======== ИСХОДНЫЙ ОТРЫВОК
Ариадна Эфрон: рассказанная жизнь - Елена Баурджановна Коркина
Про «дыхание вечности» я хотела привести пример, контраргумент, но тогда промолчала, ибо в первый визит не чувствовала себя свободно. Я только что видела Аспасию Папатанасиу. Она одна выходила в Зале Чайковского в освещенный круг на авансцене и исполняла монологи Антигоны, Федры, Электры, Ифигении. Одна, без хора, без музыкальных пауз, без каких-либо атрибутов. Фигура, как на барельефах, в струящихся складках пеплоса; воздетые руки и голос – слышу умолкнувший звук божественной эллинской речи. Вот это было дыхание вечности. Через две с половиной тысячи лет.
Еще, конечно, о Цветаевой говорили. Ариадна Сергеевна спрашивала, что я читала, и я перечисляла освоенные выпуски «Дня поэзии», «Литературной Армении», «Прометея», «Литературной России», «Литературной Грузии» и «Простора».
================
======== ПРЕДОСТАВЛЕННЫЕ ДАННЫЕ
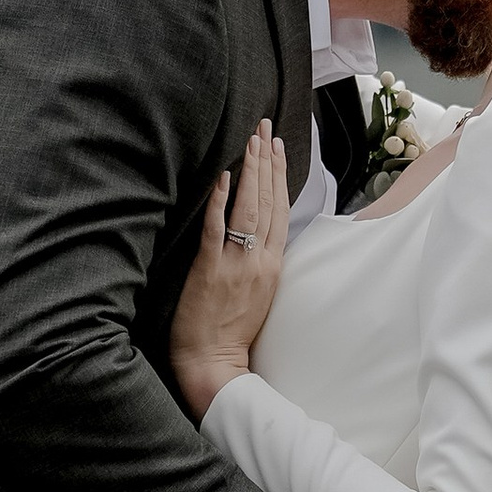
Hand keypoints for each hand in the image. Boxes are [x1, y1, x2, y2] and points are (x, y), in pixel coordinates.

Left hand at [172, 126, 287, 419]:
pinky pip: (217, 228)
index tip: (278, 147)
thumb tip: (256, 235)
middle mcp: (260, 260)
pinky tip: (223, 177)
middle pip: (269, 202)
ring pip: (249, 208)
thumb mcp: (258, 295)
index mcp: (273, 266)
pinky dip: (221, 201)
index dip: (280, 176)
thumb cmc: (231, 333)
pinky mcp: (210, 269)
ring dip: (251, 172)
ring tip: (251, 141)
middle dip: (267, 161)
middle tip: (265, 128)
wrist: (214, 363)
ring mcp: (236, 263)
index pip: (281, 211)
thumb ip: (260, 263)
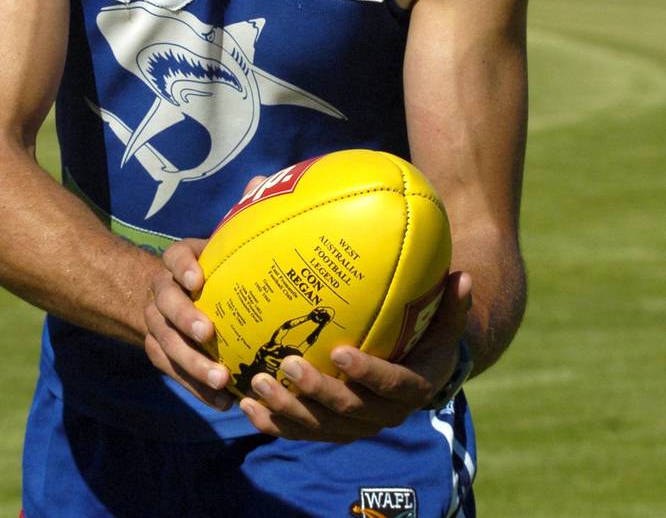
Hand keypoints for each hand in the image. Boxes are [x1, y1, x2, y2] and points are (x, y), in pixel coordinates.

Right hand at [144, 177, 267, 410]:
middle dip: (185, 320)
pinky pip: (173, 373)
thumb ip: (239, 215)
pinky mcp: (158, 353)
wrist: (161, 294)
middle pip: (165, 306)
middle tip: (210, 334)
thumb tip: (262, 180)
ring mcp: (155, 325)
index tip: (198, 280)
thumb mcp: (219, 240)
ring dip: (192, 363)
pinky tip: (223, 402)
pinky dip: (196, 388)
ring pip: (165, 345)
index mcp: (177, 261)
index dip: (183, 268)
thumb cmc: (208, 265)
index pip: (173, 258)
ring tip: (222, 379)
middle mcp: (160, 292)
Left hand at [236, 271, 472, 443]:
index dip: (367, 372)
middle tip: (287, 365)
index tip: (341, 351)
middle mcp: (382, 415)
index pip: (391, 385)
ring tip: (255, 382)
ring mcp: (353, 425)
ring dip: (286, 409)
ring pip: (318, 427)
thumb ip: (452, 303)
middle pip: (347, 411)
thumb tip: (463, 275)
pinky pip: (298, 431)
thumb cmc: (427, 338)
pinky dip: (271, 422)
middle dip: (316, 392)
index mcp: (411, 388)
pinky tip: (243, 403)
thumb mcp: (444, 322)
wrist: (415, 375)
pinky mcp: (329, 428)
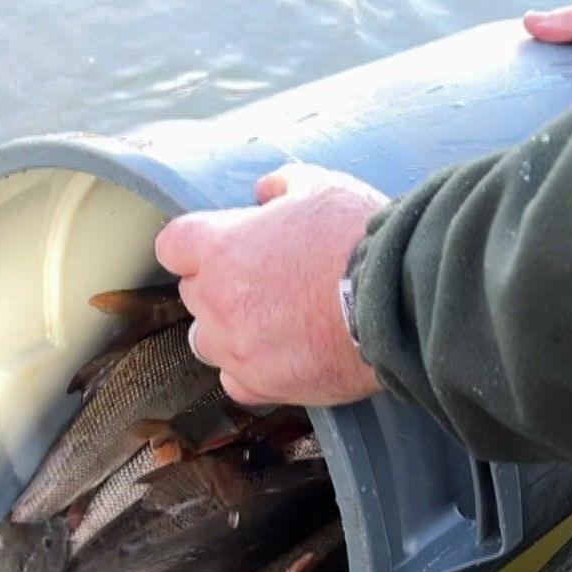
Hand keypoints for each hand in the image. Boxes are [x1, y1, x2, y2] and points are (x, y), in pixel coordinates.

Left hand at [154, 163, 386, 407]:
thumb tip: (266, 192)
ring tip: (269, 321)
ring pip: (206, 343)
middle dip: (219, 285)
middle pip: (192, 295)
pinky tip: (281, 355)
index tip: (219, 246)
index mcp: (221, 248)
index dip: (195, 245)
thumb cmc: (358, 238)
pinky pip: (236, 382)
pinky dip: (251, 370)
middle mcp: (217, 301)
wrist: (398, 300)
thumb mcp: (322, 187)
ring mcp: (237, 348)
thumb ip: (282, 186)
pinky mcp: (264, 385)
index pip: (173, 247)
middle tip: (263, 280)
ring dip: (228, 331)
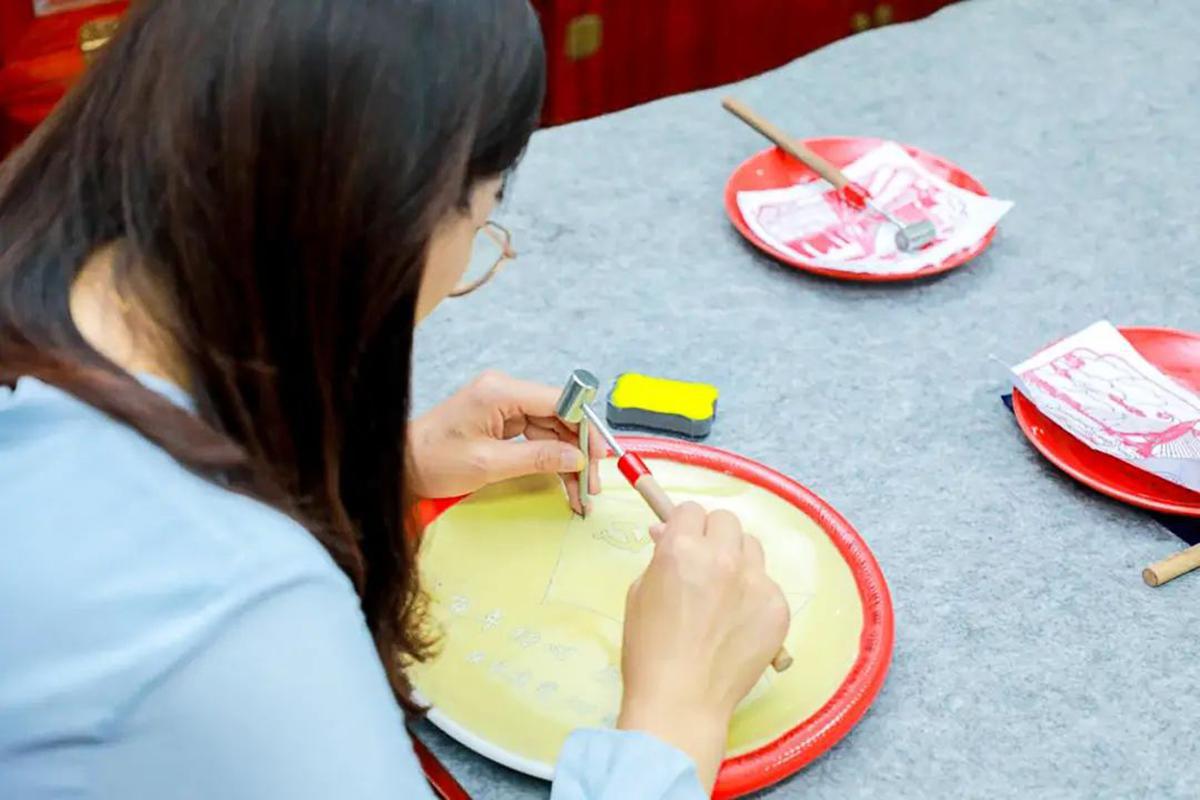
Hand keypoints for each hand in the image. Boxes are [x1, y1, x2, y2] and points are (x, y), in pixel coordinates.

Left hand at [408, 371, 602, 512]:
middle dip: (579, 449)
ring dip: (569, 459)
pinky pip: (538, 436)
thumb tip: (576, 458)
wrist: (401, 465)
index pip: (559, 400)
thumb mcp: (488, 464)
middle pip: (560, 415)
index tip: (598, 456)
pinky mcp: (501, 420)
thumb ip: (537, 458)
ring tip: (582, 492)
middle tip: (592, 484)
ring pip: (553, 428)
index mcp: (500, 391)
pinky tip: (565, 481)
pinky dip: (552, 458)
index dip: (585, 427)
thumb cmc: (433, 461)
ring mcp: (504, 404)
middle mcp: (505, 391)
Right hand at [617, 503, 788, 791]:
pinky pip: (767, 584)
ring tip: (724, 592)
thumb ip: (660, 558)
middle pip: (727, 521)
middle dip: (712, 536)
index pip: (691, 511)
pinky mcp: (778, 607)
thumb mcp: (639, 592)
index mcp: (682, 549)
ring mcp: (756, 582)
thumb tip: (669, 535)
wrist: (681, 702)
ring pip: (752, 547)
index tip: (681, 543)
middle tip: (703, 564)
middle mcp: (723, 557)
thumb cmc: (648, 650)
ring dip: (737, 559)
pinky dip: (753, 595)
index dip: (683, 527)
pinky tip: (738, 621)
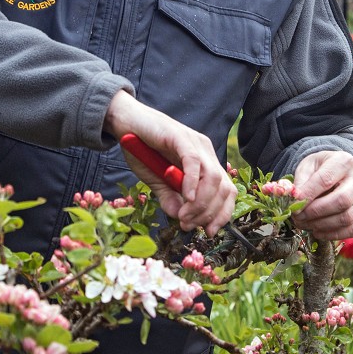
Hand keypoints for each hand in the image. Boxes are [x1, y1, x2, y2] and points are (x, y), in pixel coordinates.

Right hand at [104, 90, 235, 234]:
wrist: (125, 122)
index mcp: (205, 162)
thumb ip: (170, 198)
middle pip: (224, 188)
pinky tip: (186, 198)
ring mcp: (195, 143)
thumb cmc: (142, 149)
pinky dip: (193, 183)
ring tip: (184, 216)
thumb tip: (181, 219)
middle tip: (188, 224)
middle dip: (209, 213)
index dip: (222, 214)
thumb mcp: (157, 181)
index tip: (209, 232)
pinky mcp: (181, 137)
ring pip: (212, 178)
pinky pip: (194, 162)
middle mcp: (206, 152)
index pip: (227, 191)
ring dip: (201, 203)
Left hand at [291, 150, 352, 240]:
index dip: (308, 194)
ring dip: (322, 225)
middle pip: (342, 200)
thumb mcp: (307, 166)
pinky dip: (332, 234)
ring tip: (304, 223)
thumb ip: (300, 181)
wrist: (337, 173)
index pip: (326, 179)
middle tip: (298, 217)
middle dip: (316, 212)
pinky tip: (317, 231)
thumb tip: (296, 200)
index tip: (294, 204)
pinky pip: (352, 229)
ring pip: (347, 217)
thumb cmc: (320, 169)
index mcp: (344, 161)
================
▶ [ЧТО ТРЕБУЕТСЯ]
A. Назовите всех героинь, чьи монологи исполняла Аспасия Папатанасиу, согласно исходному отрывку.
B. В каком зале выступала Аспасия Папатанасиу, судя по исходному отрывку?
Эти данные получены из другого источника.

▶ [ОТВЕТЫ ПО НОМЕРАМ]
A. Антигона, Федра, Электра, Ифигения.

B. В Зале Чайковского.